Rabu, 22 April 2009

valas dan keadaan jiwa

Tentang jual beli valas dengan tujuan mencari keuntungan atas naik turunnya nilai mata uang dalam apa yang aku baca jelas adalah haram. Menurut fatwa MUI demikian, juga menurut Dr. Setiawan Budi Utomo pakar dalam Piqh kontemporer. Yang saya pahami, sebab keharamannya adalah pada niat, dan adanya laverage, kemudian tidak adanya yadan bi yadin, atau pindah tangan barang secara langsung yang merupakan syarat jual beli dalam Islam. Adapun unsur gamblingnya sebenarnya bisa diabaikan karena naik turun mata uang itu sesungguhnya bisa diprediksi dengan menggunakan teknikal indikator yang presisinya mencapai 70% katanya dan untuk memastikan yang 30%nya bisa menggunakan fundamental analisis, kemudian apabila prediksi dengan dua analisa itu gagal masih bisa dilakukan hadging untuk melindungi uang dari kerugian yang terlalu besar. Hal ini beda dengan judi.
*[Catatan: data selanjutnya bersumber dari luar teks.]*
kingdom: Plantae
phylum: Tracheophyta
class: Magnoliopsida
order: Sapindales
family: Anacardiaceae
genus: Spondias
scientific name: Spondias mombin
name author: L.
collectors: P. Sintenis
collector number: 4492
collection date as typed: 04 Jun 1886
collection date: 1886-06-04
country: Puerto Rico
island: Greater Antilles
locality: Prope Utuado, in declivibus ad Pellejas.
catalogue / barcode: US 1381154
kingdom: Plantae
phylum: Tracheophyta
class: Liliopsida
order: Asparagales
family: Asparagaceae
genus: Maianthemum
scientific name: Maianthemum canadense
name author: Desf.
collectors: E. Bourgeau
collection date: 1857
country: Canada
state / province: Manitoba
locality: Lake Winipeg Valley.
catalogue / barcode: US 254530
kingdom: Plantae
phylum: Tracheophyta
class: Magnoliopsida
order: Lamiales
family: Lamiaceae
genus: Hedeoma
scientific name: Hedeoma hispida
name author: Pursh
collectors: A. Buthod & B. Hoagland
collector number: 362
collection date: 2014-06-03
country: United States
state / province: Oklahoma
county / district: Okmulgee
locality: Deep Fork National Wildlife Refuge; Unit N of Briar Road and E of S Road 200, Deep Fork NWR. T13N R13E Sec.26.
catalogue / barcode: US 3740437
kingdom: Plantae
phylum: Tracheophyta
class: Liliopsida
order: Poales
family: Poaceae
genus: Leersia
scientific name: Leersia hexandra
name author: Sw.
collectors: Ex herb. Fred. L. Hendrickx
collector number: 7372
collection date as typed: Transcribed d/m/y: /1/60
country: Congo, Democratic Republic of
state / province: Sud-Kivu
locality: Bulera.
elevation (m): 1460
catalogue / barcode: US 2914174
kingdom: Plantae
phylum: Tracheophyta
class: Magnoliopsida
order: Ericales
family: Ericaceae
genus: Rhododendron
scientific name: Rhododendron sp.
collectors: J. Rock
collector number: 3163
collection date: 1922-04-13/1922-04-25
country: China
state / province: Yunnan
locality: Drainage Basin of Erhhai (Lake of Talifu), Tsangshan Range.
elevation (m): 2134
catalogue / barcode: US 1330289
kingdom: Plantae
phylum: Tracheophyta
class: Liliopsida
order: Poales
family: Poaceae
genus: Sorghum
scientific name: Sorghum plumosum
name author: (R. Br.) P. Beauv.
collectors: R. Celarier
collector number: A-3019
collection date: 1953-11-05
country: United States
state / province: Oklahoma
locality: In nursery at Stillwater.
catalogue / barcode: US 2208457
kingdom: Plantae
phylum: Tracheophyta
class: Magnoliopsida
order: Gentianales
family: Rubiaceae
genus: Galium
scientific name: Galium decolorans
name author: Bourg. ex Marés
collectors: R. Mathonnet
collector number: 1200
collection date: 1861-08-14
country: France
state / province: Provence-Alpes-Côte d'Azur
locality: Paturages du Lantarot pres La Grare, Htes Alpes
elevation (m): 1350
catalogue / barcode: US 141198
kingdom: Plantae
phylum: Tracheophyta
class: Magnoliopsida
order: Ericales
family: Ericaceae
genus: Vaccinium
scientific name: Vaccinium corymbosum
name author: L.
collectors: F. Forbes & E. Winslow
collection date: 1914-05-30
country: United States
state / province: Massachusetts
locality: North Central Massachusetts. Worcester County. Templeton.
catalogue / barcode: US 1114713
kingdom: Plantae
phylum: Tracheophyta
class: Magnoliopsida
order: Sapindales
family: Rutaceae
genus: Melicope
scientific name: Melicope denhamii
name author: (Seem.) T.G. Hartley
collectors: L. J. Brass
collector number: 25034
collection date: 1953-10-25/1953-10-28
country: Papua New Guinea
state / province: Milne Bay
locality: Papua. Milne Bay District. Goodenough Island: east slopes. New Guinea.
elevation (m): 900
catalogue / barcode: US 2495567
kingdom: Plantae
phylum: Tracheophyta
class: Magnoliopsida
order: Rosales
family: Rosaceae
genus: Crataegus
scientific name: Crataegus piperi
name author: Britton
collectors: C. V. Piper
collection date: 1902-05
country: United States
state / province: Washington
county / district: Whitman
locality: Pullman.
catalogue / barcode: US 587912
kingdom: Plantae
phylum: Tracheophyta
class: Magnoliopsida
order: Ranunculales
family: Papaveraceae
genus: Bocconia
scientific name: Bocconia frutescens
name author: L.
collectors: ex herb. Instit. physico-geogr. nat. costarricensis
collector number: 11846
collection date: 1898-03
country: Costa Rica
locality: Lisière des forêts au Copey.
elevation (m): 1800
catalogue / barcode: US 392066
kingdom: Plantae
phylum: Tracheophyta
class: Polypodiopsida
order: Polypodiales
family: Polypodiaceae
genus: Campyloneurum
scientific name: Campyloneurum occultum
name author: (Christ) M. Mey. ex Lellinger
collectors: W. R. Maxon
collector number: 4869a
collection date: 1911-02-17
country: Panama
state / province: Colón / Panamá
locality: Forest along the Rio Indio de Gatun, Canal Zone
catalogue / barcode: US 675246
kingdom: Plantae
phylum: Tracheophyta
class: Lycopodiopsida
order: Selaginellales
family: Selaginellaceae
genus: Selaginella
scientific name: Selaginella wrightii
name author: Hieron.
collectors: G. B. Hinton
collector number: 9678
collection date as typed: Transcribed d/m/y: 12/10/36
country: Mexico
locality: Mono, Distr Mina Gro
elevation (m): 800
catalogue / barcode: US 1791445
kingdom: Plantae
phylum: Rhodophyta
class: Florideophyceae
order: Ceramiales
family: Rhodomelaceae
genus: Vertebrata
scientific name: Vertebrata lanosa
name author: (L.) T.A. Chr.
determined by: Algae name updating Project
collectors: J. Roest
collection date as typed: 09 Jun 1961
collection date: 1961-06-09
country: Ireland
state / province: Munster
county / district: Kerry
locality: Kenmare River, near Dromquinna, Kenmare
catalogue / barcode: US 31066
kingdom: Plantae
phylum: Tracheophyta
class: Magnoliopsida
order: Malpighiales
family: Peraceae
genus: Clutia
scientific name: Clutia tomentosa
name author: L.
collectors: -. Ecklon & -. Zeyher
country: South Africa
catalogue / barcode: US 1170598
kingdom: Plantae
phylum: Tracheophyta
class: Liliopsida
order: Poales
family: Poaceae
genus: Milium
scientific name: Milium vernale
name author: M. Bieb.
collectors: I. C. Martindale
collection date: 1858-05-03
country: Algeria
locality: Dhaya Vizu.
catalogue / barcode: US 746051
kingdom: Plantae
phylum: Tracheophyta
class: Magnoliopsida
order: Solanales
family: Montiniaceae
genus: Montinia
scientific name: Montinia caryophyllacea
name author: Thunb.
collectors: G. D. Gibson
Makanya hati saya terasa berbeda bila saya iseng melakukan transaksi valas, merasa tak tenang dan shalat menjadi hambar. Yang membuat saya masih iseng melakukannya adalah fatwa guru besar ilmu syari’ah IAIN Juhaya S. Praja yang mengatakan bahwa main valas ini halal karena termasuk bentuk jual beli yang tidak ada keputusannya di dalam Islam sehingga masuk kedalam masalah ijtihadiiyah, berdasarkan hitungan maslahat madarat kemudian pak Juhaya menyatakan hal ini sebagai halal. Hati saya memang tetap tak mau mengambil fatwa ini. Saya menilai keharamannya lebih nampak dan lebih berkenan daripada pendapat yang mengatakan halal, apalagi MUI sebagai lembaga tempat ngumpulnya ulama dengan tegas mengatakan haram. Wallahu alam. Suatu kelalaian berakibat buruku pada jiwa, menutupi jiwa dari rahmat dan kenikmatan dalam beribadah.

Guru Sejati

Aku memohon kepada Allah untuk dipertemukan dengan guru sejati yang dengan tulus hati mau membimbing aku untuk berjalan kepada-Nya.

Tetapi apa yang aku inginkan ini hanyalah diberikan kepada orang yang sungguh-sungguh. Orang sering mengatakan ingin ini dan itu, tetapi saat dihadapkan pada rintangan yang menghalanginya dari keinginan itu, ia mundur. Yang seperti ini apakah kita namai “ingin”.

Pertemuan dengan Mursyid yang memiliki akhlaq Nabi dan Ma’rifat kepada Allah adalah nikmat yang sangat besar, pertemuan itu adalah kunci terbukanya hidayah, pertemuan itu adalah seperti pertemuan seorang pengembara yang tersesat dengan seseorang yang mengetahui jalan untuk pulang. Dan hanya dengan ibadah dan do’a kepada Allah kiranya aku bisa mendapatkan karunia ini. Sebab orang yang tidak bersungguh-sungguh beribadah tentu tidak akan mampu melaksanakan tuntunan-tuntunan sang guru. bila tidak akan mampu apa gunanya pertemuan itu terjadi?

Dan sang guru memang tidak akan didatangkan kepada orang yang tidak mampu mengikutinya, bila aku sudah mampu Allah pasti akan mendatangkan guru itu kepadaku.